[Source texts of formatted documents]
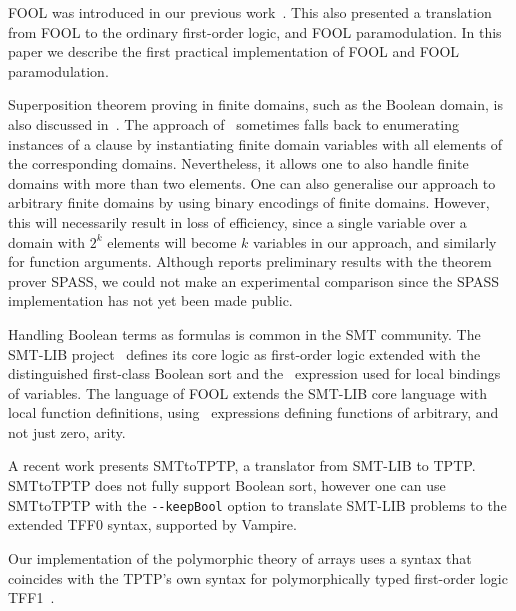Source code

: FOOL was introduced in our previous work~\cite{FOOL}. This also presented a translation from FOOL to the ordinary first-order logic, and FOOL paramodulation. In this paper we describe the first practical implementation of FOOL and FOOL paramodulation.

Superposition theorem proving in finite domains, such as the Boolean domain, is also discussed in~\cite{HillenbrandWeidenbach13}. The approach of~\cite{HillenbrandWeidenbach13} sometimes falls back to enumerating instances of a clause by instantiating finite domain variables with all elements of the corresponding domains. Nevertheless, it allows one to also handle finite domains with more than two elements. One can also generalise our approach to arbitrary finite domains by using binary encodings of finite domains. However, this will necessarily result in loss of efficiency, since a single variable over a domain with $2^k$ elements will become $k$ variables in our approach, and similarly for function arguments.
Although \cite{HillenbrandWeidenbach13} reports preliminary results with the theorem prover SPASS, we could not make an experimental comparison since the SPASS implementation has not yet been made public.

Handling Boolean terms as formulas is common in the SMT community. The SMT-LIB project~\cite{SMT-LIB} defines its core logic as first-order logic extended with the distinguished first-class Boolean sort and the \LETIN\ expression used for local bindings of variables. The language of FOOL extends the SMT-LIB core language with local function definitions, using \LETIN\ expressions defining functions of arbitrary, and not just zero, arity.

A recent work \cite{SMTLIB2TPTP} presents SMTtoTPTP, a translator from SMT-LIB to TPTP. SMTtoTPTP does not fully support Boolean sort, however one can use SMTtoTPTP with the \verb'--keepBool' option to translate SMT-LIB problems to the extended TFF0 syntax, supported by Vampire.

Our implementation of the polymorphic theory of arrays uses a syntax that coincides with the TPTP's own syntax for polymorphically typed first-order logic TFF1~\cite{tff1}.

WRITTEN TASK: Print out every entry above without changing a word, and leave out the pictures.

SOLUTION TO THE EXERCISE:
Source code

: FOOL was introduced in our previous work~\cite{FOOL}. This also presented a translation from FOOL to the ordinary first-order logic, and FOOL paramodulation. In this paper we describe the first practical implementation of FOOL and FOOL paramodulation.

Superposition theorem proving in finite domains, such as the Boolean domain, is also discussed in~\cite{HillenbrandWeidenbach13}. The approach of~\cite{HillenbrandWeidenbach13} sometimes falls back to enumerating instances of a clause by instantiating finite domain variables with all elements of the corresponding domains. Nevertheless, it allows one to also handle finite domains with more than two elements. One can also generalise our approach to arbitrary finite domains by using binary encodings of finite domains. However, this will necessarily result in loss of efficiency, since a single variable over a domain with $2^k$ elements will become $k$ variables in our approach, and similarly for function arguments.
Although \cite{HillenbrandWeidenbach13} reports preliminary results with the theorem prover SPASS, we could not make an experimental comparison since the SPASS implementation has not yet been made public.

Handling Boolean terms as formulas is common in the SMT community. The SMT-LIB project~\cite{SMT-LIB} defines its core logic as first-order logic extended with the distinguished first-class Boolean sort and the \LETIN\ expression used for local bindings of variables. The language of FOOL extends the SMT-LIB core language with local function definitions, using \LETIN\ expressions defining functions of arbitrary, and not just zero, arity.

A recent work \cite{SMTLIB2TPTP} presents SMTtoTPTP, a translator from SMT-LIB to TPTP. SMTtoTPTP does not fully support Boolean sort, however one can use SMTtoTPTP with the \verb'--keepBool' option to translate SMT-LIB problems to the extended TFF0 syntax, supported by Vampire.

Our implementation of the polymorphic theory of arrays uses a syntax that coincides with the TPTP's own syntax for polymorphically typed first-order logic TFF1~\cite{tff1}.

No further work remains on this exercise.